It's all true enough: Gold generates no periodic cash flow and has no terminal value. It's also true that gold has no investment value. Nevertheless, analysts are confronted with a niggling cognitive dissonance: If gold has no investment value, why, then, is someone on the margin willing to forsake $1,100 for an ounce of the stuff? Gold is shiny and can radiate a mesmerizing luster, but few people are so mesmerized to the point to pay a seemingly punitive price for pure luster.
Nomenclature is more likely the issue. To find gold alluring as an investment is as nonsensical as it is to find a cat alluring as a dog. Gold is not an investment; a cat is not a dog. Nevertheless, gold is wrongly slotted into the investment species, and there it attracts scorn for its non-investment properties.
Perhaps history is to blame. Analysts are prejudiced by decades of precedence. Since the late 1930s, they've been inculcated on the analytical stylings of John Burr Williams: no expected future cash flow, no value. Williams' techniques imbue investment analysis with the patina of scientific methodology, just ask any analyst who has had to endure an Excel spreadsheet presentation. But it's nothing more than a patina. After all, every analyst's expected future cash flow is wrong. And as for the required rate of return for the discounting? That's a personal matter. Discount rates aren't delivered like manna from heaven; they are conjured from within. Nevertheless, orthodoxy reins. Based on the underpinning of discounted cash flow precepts, gold cannot rightly be valued as an investment; hence, the scorn.
But gold can be rightly valued as an asset, and assets need not be investments. There is no shortage of assets that create value -- monetary or physic -- that generate no intermediate cash flow and have no determinable terminal value. Nearly all the consumer goods in a home (along with the home itself) are assets. Some even appreciate. Most produce no cash flow and are valued solely for use. To be sure, most consumer assets possess a degree of trade value. In a pinch, the car, the couch, even the cat, can be monetized in a sales transaction. Because these non-investment assets have value, they are insured.
And therein lies gold's value – insurance, Specifically, gold insures the purchasing power of money. That gold insures money isn't terribly dissimilar to negative-yield government bonds insuring money. Paradoxically, analysts treat negative-yield bonds as investments, though the bonds yield no cash flow. To the contrary, they consume cash flow. Why, then, are negative-yield bonds valued and bought? They are bought to ensure receipt of a specific amount of cash at a specific date in the future. Given the precarious financial standing of many European banks, along with the inclination to change established rules mid crisis, it's understandable that someone willingly pays to warehouse his euros or Swiss francs in negative-yield bonds.
Money insurance is equally the focus with gold. Contrary to pervasive belief, gold goes not insure against the financial fallout from disaster, upheaval, mayhem, volatility, or uncertainty. It insures against inflation. Here, another misconception must be slayed: consumer-price inflation, which is at best an ethereal construct.

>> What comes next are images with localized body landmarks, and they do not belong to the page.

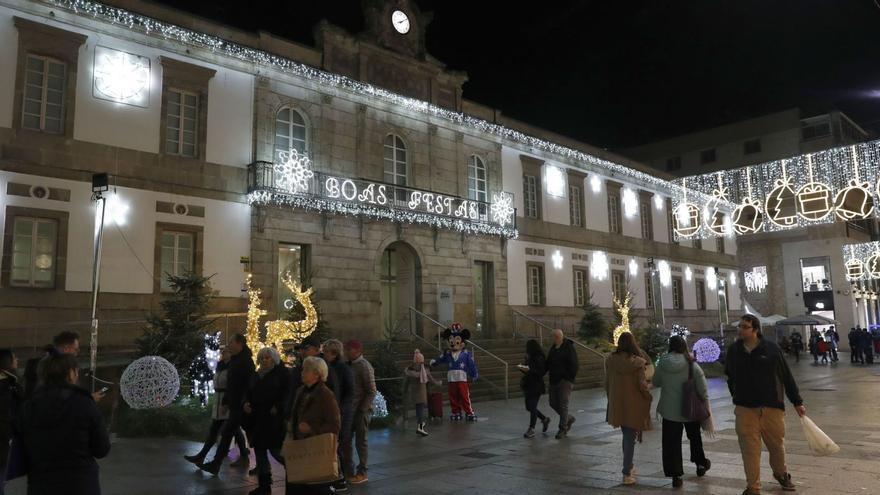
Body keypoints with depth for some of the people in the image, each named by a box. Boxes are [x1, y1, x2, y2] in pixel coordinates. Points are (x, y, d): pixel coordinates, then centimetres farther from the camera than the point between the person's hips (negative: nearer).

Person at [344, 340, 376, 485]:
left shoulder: (364, 366, -12)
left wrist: (362, 410, -14)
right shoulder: (349, 365, 9)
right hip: (350, 409, 7)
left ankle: (362, 473, 14)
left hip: (362, 410, -7)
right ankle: (348, 470, 23)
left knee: (360, 441, 2)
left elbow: (372, 391, -13)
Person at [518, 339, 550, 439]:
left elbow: (541, 372, -19)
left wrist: (529, 370, -27)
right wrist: (523, 368, -2)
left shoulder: (539, 358, -15)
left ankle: (531, 429, 6)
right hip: (528, 385, 9)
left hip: (536, 386, -9)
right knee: (529, 407, 14)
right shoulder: (529, 357, 10)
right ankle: (545, 419, 33)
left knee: (532, 407, -4)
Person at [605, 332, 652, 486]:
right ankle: (627, 473, 8)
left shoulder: (610, 360, -4)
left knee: (626, 435, 22)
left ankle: (628, 467, 32)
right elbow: (642, 385, -13)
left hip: (617, 405, 4)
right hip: (634, 406, -4)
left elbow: (607, 383, 3)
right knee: (630, 438, 6)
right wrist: (649, 398, 5)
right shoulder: (638, 362, -15)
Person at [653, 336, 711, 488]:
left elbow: (656, 382, 5)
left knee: (672, 442, 6)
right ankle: (700, 464, 42)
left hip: (669, 410, 0)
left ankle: (676, 475, 5)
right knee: (695, 437, 24)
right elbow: (703, 388, -11)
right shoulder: (691, 364, -13)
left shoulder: (662, 364, -9)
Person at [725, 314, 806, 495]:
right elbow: (730, 377, 14)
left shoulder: (771, 349, -6)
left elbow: (787, 377, 0)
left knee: (777, 444, 14)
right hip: (745, 408, 1)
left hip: (772, 406, -1)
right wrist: (737, 398, 15)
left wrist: (797, 402, 3)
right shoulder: (734, 350, 0)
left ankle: (781, 473, 42)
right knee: (749, 449, 1)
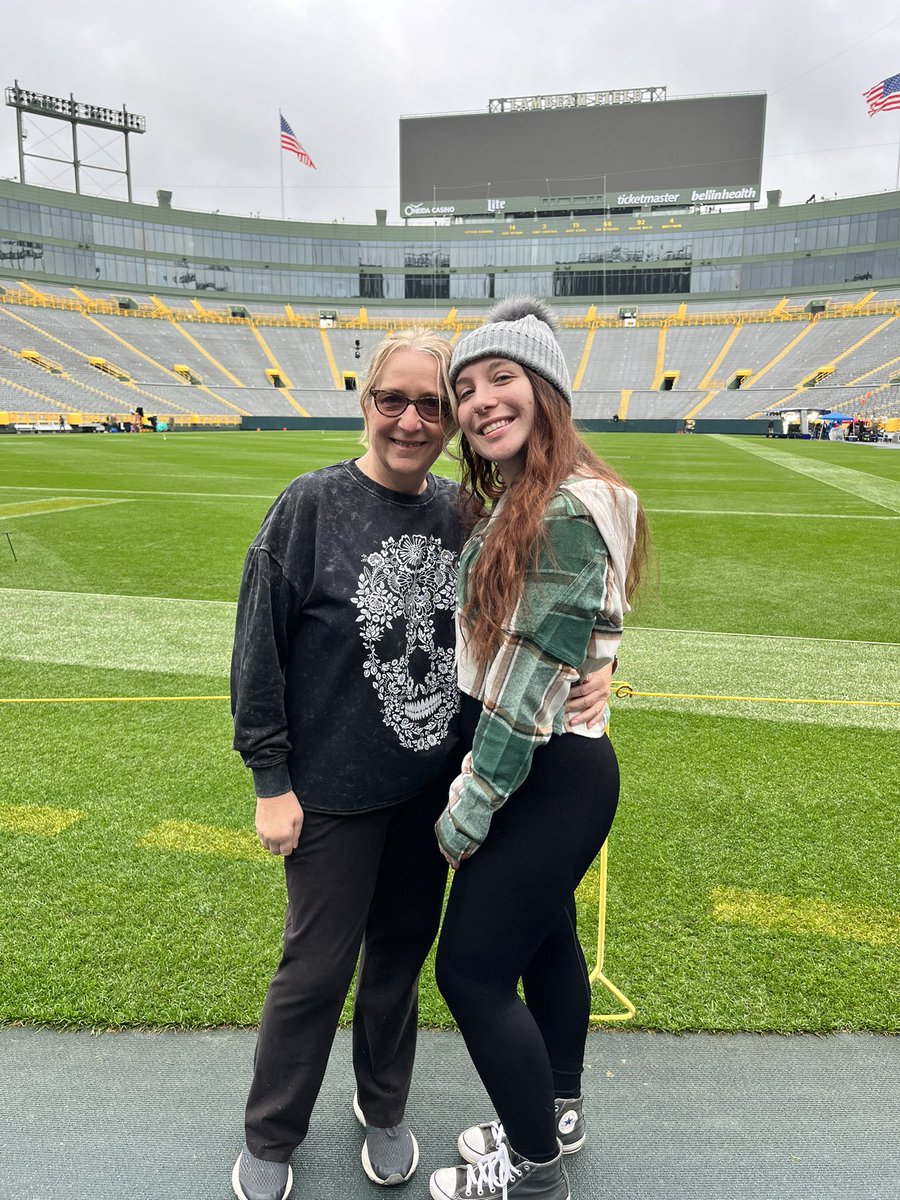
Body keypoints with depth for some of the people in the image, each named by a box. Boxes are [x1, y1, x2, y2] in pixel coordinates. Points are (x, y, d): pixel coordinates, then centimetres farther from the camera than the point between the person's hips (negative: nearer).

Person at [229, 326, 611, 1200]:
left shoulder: (461, 512, -2)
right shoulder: (312, 506, -13)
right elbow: (258, 650, -10)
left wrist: (585, 675, -12)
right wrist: (271, 782, -10)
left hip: (434, 785, 4)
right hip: (335, 793, -3)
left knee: (402, 950, 20)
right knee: (316, 970, 11)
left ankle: (384, 1109, 47)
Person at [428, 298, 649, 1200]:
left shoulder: (568, 512, -23)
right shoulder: (511, 501, 8)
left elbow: (533, 681, -24)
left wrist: (470, 809, -17)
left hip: (547, 777, -9)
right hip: (550, 772, 9)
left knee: (470, 967, 4)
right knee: (545, 939, 23)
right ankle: (558, 1112, 47)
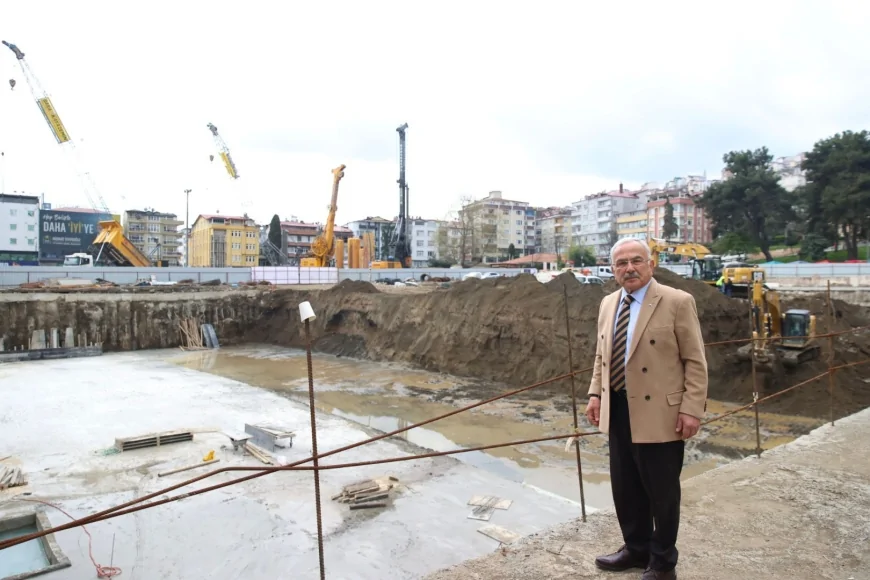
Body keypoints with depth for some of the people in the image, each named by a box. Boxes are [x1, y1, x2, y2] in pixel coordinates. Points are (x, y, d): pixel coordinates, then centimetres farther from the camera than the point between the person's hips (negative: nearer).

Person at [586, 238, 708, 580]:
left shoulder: (677, 302, -10)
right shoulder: (608, 304, 9)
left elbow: (695, 361, -10)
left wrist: (692, 409, -15)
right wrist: (596, 393, 8)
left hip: (659, 413, -6)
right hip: (618, 411, 6)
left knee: (661, 491, 9)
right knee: (625, 487, 17)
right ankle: (636, 549, 38)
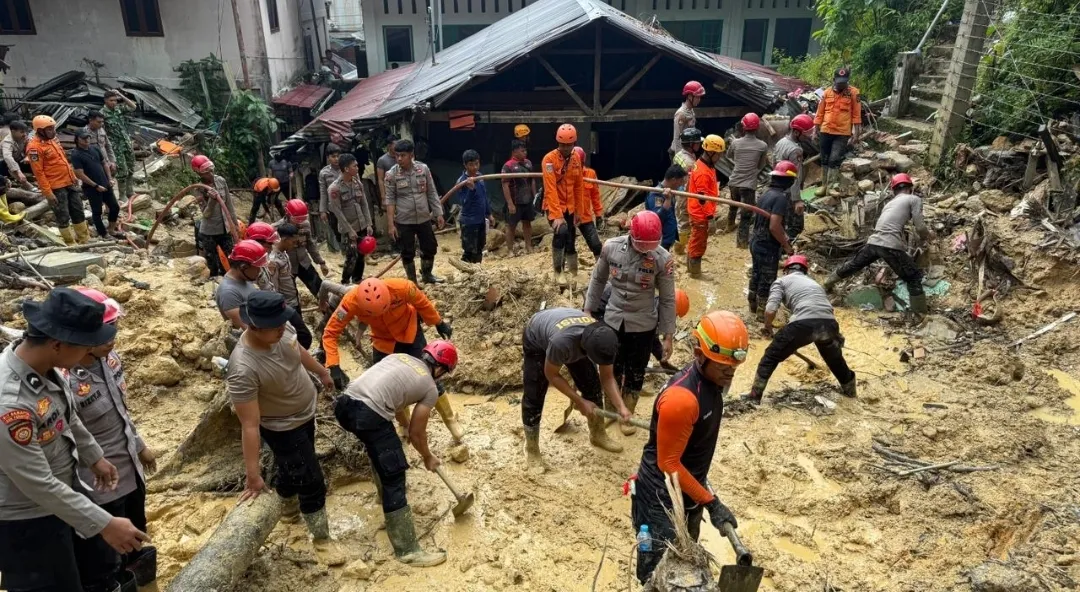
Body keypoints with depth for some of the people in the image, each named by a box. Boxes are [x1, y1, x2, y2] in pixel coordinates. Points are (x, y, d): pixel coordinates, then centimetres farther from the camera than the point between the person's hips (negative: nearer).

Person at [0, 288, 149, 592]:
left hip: (65, 488, 8)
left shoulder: (44, 365, -10)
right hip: (26, 519, -8)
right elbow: (38, 485, -29)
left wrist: (94, 457, 22)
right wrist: (104, 524, -25)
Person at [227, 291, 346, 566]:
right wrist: (253, 475, -29)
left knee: (293, 466, 30)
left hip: (305, 413, 7)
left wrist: (322, 372, 21)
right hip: (283, 429, -7)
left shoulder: (277, 330, -20)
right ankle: (322, 540, 26)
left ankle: (288, 506, 58)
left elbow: (299, 351, 5)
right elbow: (250, 426, -35)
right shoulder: (243, 370, -40)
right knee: (311, 482, 3)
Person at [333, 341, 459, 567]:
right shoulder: (431, 389, 9)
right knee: (394, 479, 0)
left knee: (381, 449, 34)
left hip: (345, 403, 8)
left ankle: (386, 493, 56)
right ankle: (407, 550, 4)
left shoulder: (399, 356, 25)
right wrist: (428, 458, 32)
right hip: (369, 415, -8)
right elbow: (415, 433, 13)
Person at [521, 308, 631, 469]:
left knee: (592, 385, 3)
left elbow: (607, 377, -17)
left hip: (574, 339, 5)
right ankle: (531, 450, 12)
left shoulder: (603, 340, -30)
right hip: (536, 340, -5)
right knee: (534, 396, -8)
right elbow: (551, 374, -27)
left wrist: (621, 407, -31)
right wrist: (579, 401, -26)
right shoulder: (561, 342, -47)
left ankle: (598, 435, 26)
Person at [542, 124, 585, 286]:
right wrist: (556, 215, -29)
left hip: (570, 207, 6)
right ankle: (558, 271, -13)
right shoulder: (549, 159, -16)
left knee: (571, 240, 11)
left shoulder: (576, 159, 4)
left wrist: (579, 210, 8)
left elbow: (579, 186, 10)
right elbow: (550, 189, -23)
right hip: (554, 206, -6)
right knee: (561, 232, -28)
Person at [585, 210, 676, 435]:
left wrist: (668, 336, -5)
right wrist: (589, 310, 7)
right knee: (611, 368, 17)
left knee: (635, 373, 15)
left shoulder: (663, 258, -19)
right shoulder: (611, 247, -14)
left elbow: (667, 299, -9)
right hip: (613, 320, 2)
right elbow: (598, 279, 2)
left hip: (643, 325, -1)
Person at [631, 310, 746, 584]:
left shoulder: (711, 379, -5)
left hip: (689, 489, 9)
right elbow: (668, 464, -25)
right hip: (661, 498, -9)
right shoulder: (681, 398, -33)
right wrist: (711, 502, -21)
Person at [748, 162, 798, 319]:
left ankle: (753, 305, 36)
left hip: (756, 241, 9)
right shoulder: (780, 197, -22)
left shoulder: (767, 193, 6)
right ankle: (762, 312, 18)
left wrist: (784, 237, 13)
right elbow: (774, 227, -27)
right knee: (767, 280, 6)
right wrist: (787, 246, -16)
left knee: (756, 275, 21)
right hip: (768, 246, -9)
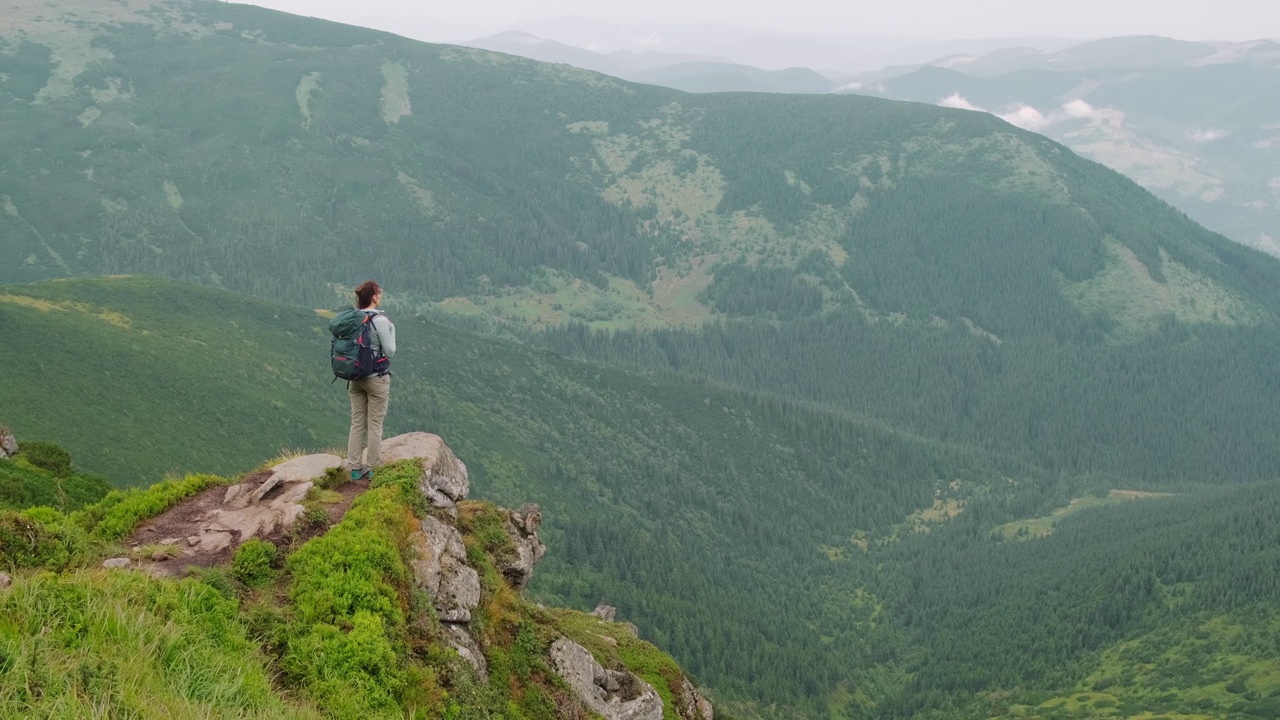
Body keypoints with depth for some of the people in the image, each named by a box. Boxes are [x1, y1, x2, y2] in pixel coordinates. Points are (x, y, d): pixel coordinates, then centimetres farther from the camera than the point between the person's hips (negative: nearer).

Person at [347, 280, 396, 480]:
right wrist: (392, 330, 1)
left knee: (357, 422, 10)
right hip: (377, 378, -6)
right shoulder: (380, 320, -16)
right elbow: (389, 351, -11)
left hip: (356, 377, 6)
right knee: (375, 424, 3)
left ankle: (355, 468, 13)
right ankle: (373, 469, 8)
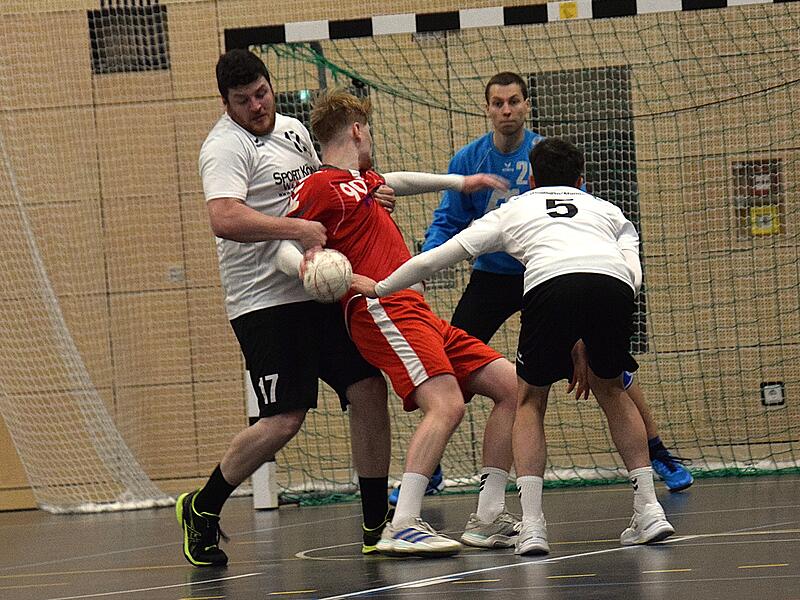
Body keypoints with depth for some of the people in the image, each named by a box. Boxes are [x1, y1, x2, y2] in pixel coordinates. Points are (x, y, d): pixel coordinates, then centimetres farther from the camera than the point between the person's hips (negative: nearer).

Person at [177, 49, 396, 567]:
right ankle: (202, 508, 7)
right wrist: (295, 227, -34)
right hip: (266, 303, -8)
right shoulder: (225, 147, -12)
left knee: (369, 390, 0)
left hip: (320, 292, 8)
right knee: (284, 420, -12)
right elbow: (225, 219, -29)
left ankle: (378, 525, 9)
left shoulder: (293, 129, 15)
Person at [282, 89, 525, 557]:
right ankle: (403, 527, -33)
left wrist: (459, 182, 55)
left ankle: (490, 519, 5)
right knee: (446, 404, -28)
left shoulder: (362, 181, 25)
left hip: (417, 311, 10)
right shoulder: (321, 187, -2)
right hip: (381, 311, -10)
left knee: (511, 386, 5)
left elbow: (398, 181, 46)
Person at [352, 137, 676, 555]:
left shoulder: (513, 210, 35)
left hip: (550, 283, -2)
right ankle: (648, 510, 20)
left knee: (530, 400, 19)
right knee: (610, 388, 27)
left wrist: (381, 287, 51)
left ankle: (531, 525, 4)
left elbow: (436, 258, 36)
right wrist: (588, 345, 23)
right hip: (613, 283, 2)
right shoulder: (608, 211, 37)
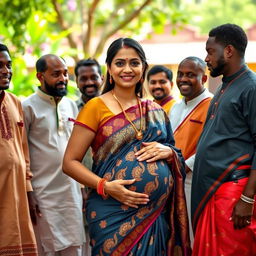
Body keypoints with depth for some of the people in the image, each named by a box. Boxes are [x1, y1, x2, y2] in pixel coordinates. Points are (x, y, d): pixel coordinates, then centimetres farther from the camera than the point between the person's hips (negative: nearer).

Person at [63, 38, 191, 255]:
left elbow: (178, 160, 19)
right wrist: (105, 186, -18)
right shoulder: (96, 107, -3)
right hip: (113, 215, -4)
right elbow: (70, 162, -5)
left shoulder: (156, 111, 11)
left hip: (156, 213, 4)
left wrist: (168, 152, -3)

Like any aggregate, average, or median, a statistical agglomeration of numbers is meaningless to any individual. Unless someone buys the exact components of an index in the exact proportions, the index reveals nothing about his or her situation. Every individual has a bespoken CPI that likely has little in common to the Bureau of Labor Statistic's CPI or the Bureau of Economic Analysis's Personal Consumption Expenditures (PCE) Price Index. To attempt to ensure the ethereal -- a general price index -- is folly.
Properly speaking, gold insures against monetary inflation, which must be distinguished from consumer-price inflation.At a point in time it's possible to have one, but not the other. To be sure, money supply is a variable in consumer prices, but so are technology, productivity, and shifts in the supply and demand curves. It's possible for the money supply to rise and consumer prices to fall: consumer electronics, for example. Consumer prices can fall when there is monetary inflation (and they would likely fall more without monetary inflation). To go farther afield, though, the positive correlation generally holds: When money supply increases relative to goods and services, given enough time consumer prices rise and purchasing power is lost.
In short, gold insures against an increase in the money supply and its corollary, lost purchasing power. The graph below displays the gold price and the theoretical gold price based on money supply growth over the past 45 years.Over time, gold does the job of maintaining purchasing power diminished by money debasement.
Actual Gold Price (Ounce) and Theoretical Gold Price (Ounce)
Data Source: Paul van Eeden / Cranberry Capital*
In the modern era of government central banks, fiat money, and fractional reserve banking, that gold serves as insurance to maintain purchasing isn't difficult to understand, though many do. Gold works as insurance because of its established moneyness: Gold has high exchange value; it's scarce, durable, divisible portable, fungible, generally unconsumable, accommodatingly rare, and widely recognized.
So when someone tells you that gold has no investment value, nod your head in agreement. Then counter that gold has plenty of insurance value.
*Economists quibble over what should be included and excluded from money supply. van Eeden's data use currency, DDAs, and short- and long-term time deposits. For expediency's sake, I won't quibble. van Eeden's data are persuasive to me because they confirm my bias.